Your assignment
Where the records below show the word "bold" in a line, please copy that line.

>>

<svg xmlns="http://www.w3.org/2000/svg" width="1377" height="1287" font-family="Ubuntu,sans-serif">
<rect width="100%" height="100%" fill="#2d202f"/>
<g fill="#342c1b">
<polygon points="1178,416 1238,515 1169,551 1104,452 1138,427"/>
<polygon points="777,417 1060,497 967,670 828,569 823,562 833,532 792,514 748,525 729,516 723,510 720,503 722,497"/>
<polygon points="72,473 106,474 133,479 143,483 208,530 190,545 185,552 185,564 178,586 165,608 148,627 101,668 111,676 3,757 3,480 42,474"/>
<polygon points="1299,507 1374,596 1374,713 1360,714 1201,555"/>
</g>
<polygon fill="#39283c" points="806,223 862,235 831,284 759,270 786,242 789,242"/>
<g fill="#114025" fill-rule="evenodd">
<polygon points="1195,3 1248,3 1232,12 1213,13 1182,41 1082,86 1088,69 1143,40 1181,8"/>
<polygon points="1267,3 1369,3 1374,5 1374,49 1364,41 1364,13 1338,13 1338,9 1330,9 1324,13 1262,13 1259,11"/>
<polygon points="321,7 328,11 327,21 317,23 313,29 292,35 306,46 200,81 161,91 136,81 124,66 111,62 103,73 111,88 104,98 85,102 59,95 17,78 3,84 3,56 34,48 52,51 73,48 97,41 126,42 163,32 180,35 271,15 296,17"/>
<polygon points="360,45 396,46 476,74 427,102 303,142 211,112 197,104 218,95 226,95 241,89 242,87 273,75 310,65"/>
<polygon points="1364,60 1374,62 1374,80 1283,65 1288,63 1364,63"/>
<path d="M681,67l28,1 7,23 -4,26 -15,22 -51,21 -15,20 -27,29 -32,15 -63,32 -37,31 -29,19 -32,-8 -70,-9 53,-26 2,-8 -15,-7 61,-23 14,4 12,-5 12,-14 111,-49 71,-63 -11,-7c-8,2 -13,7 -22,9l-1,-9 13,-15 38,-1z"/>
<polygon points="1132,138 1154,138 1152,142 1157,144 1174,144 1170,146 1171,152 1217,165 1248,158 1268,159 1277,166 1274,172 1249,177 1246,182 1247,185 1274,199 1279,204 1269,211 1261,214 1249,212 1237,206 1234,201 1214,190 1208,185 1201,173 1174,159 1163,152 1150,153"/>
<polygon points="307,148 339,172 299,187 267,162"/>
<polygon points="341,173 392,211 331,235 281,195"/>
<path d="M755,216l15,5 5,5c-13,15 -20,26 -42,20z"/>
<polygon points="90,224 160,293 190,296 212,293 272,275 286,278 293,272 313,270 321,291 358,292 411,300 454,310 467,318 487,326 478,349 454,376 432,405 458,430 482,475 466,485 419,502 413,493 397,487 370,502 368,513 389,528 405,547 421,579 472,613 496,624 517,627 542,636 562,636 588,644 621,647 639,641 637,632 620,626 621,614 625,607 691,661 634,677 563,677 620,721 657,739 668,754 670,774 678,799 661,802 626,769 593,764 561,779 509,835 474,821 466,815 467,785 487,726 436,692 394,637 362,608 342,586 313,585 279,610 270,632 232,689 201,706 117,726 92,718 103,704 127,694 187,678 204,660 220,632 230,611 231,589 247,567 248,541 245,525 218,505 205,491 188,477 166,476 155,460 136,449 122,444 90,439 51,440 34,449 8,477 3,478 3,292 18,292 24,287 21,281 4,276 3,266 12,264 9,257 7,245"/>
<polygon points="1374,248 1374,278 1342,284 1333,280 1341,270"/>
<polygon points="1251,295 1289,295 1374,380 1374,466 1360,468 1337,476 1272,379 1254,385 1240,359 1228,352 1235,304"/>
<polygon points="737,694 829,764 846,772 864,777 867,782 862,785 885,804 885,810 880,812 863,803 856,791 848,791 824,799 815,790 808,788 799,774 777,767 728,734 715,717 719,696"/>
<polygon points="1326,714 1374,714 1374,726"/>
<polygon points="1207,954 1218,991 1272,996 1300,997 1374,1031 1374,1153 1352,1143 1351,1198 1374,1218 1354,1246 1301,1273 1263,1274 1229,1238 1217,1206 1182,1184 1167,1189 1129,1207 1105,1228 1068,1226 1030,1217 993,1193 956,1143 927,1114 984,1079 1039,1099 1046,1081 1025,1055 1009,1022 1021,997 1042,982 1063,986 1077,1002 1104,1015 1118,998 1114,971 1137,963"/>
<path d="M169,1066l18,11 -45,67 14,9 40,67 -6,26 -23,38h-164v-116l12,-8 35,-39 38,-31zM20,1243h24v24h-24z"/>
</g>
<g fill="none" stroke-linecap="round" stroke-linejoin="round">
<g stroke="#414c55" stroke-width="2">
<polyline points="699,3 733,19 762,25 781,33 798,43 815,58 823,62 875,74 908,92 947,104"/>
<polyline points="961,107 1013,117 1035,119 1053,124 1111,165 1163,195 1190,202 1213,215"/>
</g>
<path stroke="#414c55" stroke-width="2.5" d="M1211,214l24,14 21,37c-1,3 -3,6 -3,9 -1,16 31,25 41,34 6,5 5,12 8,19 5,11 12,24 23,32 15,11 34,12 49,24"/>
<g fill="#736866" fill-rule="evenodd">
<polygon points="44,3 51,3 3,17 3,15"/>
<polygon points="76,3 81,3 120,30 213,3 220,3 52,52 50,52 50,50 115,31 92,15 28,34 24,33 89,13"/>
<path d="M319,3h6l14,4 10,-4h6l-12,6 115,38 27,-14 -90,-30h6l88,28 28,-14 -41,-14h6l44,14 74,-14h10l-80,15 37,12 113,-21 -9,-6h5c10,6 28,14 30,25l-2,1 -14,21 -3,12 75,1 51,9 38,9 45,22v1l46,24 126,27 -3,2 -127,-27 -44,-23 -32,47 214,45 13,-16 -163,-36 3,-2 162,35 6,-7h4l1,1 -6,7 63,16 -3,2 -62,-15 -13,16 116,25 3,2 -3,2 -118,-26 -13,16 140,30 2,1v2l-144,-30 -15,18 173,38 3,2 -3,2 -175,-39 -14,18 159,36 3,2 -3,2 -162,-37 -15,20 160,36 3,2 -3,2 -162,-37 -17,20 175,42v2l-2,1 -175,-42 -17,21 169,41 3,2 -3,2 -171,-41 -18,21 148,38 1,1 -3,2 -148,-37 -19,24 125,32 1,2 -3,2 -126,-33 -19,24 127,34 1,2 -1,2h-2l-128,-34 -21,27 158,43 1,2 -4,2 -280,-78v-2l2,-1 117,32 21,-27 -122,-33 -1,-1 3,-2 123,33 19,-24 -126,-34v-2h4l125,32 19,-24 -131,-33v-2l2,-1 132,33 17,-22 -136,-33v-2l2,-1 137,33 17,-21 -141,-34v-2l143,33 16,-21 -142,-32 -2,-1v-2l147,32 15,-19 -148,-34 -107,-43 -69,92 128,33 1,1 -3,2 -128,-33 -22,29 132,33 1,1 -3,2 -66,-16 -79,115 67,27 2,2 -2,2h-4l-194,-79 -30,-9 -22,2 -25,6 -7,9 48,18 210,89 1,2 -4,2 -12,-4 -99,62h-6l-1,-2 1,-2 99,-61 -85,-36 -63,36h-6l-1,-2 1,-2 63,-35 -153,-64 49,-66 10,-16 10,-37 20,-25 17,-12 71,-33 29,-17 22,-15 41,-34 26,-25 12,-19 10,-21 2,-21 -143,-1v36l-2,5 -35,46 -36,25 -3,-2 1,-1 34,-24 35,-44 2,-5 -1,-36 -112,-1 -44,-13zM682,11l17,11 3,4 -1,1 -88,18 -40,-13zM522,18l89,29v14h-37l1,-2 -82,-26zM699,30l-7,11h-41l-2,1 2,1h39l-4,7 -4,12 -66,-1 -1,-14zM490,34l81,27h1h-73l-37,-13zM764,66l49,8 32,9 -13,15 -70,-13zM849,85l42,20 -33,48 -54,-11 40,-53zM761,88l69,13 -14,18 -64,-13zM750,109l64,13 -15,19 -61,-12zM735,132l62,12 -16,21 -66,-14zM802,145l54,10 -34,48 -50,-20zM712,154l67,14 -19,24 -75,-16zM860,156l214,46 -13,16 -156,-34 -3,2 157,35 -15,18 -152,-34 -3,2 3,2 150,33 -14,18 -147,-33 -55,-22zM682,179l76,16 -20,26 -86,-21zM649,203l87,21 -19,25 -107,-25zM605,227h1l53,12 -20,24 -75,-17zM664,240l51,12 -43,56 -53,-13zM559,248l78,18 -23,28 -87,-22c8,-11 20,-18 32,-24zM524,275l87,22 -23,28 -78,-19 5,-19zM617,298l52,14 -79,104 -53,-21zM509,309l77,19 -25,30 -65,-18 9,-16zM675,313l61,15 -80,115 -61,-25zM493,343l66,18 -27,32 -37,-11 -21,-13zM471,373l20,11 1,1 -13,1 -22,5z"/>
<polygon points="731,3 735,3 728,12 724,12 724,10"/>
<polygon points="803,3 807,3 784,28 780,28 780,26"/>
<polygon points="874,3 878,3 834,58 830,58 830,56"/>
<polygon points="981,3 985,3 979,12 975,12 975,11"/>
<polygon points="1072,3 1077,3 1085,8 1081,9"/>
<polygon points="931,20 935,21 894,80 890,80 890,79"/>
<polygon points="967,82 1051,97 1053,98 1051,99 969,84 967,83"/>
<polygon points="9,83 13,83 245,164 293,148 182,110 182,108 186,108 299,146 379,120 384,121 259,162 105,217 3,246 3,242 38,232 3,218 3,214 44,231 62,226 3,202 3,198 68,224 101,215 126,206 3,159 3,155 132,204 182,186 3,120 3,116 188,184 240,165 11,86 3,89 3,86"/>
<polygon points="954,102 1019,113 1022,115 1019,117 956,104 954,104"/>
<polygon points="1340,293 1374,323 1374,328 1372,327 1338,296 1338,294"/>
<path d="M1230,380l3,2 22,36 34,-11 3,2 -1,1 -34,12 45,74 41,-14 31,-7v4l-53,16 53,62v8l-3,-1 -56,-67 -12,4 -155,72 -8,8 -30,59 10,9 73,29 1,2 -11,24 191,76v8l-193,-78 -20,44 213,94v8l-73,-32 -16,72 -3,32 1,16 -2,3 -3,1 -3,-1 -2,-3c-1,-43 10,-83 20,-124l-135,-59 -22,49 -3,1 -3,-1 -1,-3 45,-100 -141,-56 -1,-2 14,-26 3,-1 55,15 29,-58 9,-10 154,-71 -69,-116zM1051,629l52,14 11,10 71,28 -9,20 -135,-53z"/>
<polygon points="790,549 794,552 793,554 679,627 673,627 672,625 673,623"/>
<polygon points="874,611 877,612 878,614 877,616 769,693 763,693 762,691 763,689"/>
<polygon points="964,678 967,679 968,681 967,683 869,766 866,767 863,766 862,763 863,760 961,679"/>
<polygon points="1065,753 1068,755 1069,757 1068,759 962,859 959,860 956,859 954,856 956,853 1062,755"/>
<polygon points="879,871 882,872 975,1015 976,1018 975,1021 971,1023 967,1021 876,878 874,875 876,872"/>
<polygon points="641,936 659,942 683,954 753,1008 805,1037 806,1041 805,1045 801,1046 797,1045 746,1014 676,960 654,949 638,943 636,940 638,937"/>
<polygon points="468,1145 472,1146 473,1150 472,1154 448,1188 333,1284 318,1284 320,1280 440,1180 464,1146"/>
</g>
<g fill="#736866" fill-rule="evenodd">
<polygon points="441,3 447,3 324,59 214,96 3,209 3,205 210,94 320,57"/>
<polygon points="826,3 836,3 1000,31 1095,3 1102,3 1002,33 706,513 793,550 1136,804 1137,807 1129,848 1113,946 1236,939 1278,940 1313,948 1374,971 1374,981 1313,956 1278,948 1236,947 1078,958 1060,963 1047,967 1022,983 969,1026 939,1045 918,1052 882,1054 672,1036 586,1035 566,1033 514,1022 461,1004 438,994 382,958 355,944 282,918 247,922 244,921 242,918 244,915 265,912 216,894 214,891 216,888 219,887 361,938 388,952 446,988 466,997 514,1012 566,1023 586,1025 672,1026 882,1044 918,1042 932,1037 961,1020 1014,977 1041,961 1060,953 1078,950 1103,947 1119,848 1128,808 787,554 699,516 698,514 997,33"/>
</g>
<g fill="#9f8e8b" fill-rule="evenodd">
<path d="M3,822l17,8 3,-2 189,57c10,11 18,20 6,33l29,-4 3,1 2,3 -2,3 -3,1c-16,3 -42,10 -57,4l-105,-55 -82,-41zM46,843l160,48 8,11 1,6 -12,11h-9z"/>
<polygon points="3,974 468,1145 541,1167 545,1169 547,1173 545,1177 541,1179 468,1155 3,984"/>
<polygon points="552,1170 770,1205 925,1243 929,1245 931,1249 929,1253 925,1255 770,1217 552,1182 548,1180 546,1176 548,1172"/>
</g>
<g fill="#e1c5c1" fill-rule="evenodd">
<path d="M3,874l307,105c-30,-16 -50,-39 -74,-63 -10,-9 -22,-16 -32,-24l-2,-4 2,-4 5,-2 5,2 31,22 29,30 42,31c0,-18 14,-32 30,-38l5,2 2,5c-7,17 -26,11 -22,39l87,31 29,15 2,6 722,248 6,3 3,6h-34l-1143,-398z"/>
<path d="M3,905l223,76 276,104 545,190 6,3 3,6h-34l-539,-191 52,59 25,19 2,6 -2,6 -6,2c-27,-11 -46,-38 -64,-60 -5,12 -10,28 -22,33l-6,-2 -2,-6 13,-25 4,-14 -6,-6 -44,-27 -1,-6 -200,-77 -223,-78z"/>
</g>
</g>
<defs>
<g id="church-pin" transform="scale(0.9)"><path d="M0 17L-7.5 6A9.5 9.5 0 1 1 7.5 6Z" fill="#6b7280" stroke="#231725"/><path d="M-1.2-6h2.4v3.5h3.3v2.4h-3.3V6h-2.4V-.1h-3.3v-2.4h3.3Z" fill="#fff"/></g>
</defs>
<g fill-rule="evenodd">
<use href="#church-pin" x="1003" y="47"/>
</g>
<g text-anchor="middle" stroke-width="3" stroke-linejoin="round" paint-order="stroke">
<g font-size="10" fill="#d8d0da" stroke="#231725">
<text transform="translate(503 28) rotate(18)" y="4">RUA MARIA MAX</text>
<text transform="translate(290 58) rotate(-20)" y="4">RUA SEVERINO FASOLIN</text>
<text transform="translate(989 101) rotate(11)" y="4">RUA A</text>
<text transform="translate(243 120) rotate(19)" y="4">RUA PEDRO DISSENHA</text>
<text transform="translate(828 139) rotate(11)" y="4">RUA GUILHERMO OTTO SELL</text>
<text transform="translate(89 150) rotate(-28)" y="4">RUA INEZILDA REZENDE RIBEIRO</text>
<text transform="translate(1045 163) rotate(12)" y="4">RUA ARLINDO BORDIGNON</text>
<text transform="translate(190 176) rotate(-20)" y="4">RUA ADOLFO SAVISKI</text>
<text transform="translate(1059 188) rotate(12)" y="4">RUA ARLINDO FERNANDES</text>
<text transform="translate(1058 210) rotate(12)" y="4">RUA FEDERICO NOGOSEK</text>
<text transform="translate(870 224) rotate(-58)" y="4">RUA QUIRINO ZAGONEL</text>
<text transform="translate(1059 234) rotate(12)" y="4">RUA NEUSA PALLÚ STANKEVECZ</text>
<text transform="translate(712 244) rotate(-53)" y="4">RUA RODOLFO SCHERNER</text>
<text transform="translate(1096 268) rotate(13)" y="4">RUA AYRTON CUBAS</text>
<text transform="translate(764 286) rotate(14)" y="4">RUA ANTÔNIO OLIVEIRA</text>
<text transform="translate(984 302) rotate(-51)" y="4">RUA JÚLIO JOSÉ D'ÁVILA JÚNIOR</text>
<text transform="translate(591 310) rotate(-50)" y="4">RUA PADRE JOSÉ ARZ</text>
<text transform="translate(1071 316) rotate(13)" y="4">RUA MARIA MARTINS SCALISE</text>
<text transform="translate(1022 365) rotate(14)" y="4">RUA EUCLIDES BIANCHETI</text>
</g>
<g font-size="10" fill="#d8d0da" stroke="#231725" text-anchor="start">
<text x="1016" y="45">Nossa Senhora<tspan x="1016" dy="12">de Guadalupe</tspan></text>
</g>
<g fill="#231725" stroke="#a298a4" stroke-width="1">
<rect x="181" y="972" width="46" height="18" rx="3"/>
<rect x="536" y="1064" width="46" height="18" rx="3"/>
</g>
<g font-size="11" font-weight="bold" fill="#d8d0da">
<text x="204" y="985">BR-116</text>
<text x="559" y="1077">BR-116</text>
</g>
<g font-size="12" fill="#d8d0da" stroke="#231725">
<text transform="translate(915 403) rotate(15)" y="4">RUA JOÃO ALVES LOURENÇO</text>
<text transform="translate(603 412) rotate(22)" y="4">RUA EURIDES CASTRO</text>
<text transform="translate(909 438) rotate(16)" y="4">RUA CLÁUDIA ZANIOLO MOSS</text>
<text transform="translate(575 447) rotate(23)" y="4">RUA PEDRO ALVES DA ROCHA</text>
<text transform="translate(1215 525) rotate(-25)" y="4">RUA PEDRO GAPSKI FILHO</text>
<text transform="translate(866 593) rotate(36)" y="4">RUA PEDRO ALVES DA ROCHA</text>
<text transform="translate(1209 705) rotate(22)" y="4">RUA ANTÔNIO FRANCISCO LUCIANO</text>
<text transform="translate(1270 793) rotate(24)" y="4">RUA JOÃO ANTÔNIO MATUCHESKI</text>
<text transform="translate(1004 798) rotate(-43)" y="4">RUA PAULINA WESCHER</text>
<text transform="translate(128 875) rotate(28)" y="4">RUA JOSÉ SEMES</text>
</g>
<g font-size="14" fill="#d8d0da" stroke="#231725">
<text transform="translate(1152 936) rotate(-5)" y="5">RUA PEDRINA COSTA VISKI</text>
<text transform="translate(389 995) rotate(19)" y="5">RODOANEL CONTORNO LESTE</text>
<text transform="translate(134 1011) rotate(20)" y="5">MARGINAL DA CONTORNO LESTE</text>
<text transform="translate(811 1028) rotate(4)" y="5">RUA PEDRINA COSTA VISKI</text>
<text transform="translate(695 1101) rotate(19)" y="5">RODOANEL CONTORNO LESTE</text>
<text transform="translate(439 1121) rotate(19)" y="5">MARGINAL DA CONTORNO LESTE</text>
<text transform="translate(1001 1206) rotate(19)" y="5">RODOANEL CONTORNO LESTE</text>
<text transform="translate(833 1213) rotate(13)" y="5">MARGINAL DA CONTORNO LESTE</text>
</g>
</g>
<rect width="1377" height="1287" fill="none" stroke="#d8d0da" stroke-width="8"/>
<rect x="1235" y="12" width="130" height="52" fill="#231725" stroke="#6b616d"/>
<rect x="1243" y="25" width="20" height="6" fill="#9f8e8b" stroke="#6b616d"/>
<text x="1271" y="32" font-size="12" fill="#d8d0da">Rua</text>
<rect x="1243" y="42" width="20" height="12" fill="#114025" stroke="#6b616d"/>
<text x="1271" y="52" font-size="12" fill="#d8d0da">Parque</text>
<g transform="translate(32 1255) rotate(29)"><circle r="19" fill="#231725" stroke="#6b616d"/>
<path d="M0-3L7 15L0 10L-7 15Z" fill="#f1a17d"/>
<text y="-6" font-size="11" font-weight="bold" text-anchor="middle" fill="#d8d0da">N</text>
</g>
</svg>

<<
>>

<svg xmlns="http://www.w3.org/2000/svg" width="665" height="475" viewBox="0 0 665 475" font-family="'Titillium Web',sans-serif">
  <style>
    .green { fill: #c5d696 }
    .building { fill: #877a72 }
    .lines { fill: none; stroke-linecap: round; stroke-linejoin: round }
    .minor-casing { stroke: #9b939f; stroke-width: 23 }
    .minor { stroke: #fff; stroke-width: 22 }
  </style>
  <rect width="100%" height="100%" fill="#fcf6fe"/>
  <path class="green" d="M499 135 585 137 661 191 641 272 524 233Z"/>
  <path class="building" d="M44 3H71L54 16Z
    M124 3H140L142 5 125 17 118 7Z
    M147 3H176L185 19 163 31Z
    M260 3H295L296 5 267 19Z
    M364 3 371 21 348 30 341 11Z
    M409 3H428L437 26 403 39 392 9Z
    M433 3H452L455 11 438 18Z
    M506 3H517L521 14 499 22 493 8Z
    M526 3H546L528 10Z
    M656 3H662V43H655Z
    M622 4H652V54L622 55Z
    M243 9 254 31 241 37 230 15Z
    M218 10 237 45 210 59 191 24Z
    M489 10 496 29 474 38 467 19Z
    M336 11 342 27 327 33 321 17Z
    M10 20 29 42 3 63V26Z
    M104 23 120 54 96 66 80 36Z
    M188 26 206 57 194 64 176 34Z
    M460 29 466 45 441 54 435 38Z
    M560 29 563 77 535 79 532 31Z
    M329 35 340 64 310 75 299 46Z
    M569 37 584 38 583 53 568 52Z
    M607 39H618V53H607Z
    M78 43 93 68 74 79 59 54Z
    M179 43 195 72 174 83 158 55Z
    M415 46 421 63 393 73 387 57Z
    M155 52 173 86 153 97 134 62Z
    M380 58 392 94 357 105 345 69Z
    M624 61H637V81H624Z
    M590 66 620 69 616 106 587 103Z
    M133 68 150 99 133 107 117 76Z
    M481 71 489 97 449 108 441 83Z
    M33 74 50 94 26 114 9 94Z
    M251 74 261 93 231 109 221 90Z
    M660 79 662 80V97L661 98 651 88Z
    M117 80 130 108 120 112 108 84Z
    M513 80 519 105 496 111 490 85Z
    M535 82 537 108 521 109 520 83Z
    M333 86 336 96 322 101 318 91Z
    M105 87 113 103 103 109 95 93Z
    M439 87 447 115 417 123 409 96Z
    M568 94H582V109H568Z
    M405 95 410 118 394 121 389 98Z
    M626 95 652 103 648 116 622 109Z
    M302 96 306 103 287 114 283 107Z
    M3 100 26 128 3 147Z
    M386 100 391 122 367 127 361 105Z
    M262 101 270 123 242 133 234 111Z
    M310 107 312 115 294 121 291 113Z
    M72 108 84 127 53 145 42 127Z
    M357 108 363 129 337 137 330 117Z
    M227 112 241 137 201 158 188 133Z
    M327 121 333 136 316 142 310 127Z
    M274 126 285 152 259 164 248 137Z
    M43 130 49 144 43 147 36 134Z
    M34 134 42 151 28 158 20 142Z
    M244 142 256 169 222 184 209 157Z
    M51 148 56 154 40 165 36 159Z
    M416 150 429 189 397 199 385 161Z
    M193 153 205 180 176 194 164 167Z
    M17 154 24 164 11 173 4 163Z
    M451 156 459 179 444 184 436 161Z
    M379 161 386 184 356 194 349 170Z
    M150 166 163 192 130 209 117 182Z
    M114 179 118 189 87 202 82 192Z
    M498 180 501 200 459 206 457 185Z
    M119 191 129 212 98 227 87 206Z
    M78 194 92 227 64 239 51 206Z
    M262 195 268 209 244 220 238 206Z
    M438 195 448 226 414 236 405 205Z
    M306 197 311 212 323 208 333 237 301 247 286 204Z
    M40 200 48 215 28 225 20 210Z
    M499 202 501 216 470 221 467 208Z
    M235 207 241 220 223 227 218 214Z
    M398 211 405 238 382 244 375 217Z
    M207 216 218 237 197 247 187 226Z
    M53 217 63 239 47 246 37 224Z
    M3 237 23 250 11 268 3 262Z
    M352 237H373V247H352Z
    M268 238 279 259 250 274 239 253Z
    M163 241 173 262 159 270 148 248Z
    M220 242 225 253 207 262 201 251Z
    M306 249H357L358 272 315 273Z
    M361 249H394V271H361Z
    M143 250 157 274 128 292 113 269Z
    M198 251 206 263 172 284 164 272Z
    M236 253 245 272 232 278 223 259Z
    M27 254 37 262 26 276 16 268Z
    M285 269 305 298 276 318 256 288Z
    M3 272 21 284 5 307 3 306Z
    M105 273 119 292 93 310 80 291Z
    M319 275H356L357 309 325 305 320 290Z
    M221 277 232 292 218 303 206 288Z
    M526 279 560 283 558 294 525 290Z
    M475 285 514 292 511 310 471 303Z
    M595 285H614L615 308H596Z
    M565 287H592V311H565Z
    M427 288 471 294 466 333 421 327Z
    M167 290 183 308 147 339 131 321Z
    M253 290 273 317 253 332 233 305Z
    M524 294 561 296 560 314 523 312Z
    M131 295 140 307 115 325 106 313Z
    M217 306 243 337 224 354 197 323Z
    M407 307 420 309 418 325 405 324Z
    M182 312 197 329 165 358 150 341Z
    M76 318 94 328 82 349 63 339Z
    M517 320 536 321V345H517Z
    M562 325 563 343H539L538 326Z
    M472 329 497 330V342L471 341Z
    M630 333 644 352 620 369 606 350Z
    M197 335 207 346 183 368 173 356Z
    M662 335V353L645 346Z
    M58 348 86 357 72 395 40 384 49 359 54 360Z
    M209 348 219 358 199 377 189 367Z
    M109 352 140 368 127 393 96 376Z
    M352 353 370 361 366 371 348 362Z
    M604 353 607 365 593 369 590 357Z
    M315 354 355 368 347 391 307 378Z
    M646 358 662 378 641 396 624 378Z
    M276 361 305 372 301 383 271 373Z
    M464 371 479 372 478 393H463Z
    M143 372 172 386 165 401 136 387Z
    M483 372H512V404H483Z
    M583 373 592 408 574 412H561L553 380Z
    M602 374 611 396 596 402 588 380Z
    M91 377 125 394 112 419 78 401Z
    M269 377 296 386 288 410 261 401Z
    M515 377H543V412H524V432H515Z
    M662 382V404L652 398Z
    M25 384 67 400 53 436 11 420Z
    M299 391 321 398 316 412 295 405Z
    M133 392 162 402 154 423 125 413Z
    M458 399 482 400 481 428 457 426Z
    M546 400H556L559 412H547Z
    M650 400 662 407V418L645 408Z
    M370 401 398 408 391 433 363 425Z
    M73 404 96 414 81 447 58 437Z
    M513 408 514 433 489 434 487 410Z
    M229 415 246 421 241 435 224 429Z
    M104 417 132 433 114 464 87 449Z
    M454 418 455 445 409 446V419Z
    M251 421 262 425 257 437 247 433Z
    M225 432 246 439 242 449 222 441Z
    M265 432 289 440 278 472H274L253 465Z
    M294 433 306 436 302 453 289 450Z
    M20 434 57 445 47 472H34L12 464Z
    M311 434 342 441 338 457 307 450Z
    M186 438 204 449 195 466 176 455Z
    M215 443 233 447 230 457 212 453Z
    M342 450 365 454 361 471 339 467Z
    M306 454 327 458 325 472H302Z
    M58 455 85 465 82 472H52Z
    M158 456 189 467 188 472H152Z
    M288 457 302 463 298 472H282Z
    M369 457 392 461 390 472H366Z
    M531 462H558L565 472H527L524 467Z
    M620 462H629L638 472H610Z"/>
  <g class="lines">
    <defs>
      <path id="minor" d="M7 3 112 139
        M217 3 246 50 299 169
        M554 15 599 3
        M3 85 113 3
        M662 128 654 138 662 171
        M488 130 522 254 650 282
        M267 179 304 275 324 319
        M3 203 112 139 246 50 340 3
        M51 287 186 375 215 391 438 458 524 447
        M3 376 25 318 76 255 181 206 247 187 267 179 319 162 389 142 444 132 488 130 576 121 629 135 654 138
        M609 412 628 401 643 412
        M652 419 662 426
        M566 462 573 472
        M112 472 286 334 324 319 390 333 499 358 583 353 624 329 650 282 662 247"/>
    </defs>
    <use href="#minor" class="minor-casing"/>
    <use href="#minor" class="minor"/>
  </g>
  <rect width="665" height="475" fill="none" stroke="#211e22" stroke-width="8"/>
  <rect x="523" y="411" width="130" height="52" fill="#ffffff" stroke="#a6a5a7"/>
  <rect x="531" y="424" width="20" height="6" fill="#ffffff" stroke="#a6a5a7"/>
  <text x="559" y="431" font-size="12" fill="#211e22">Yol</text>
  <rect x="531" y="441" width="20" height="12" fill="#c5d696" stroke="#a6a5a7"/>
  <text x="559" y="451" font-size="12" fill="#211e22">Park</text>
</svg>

<<

Solution to the exercise
<g font-size="11" font-weight="bold" fill="#d8d0da">
<text y="-6" font-size="11" font-weight="bold" text-anchor="middle" fill="#d8d0da">N</text>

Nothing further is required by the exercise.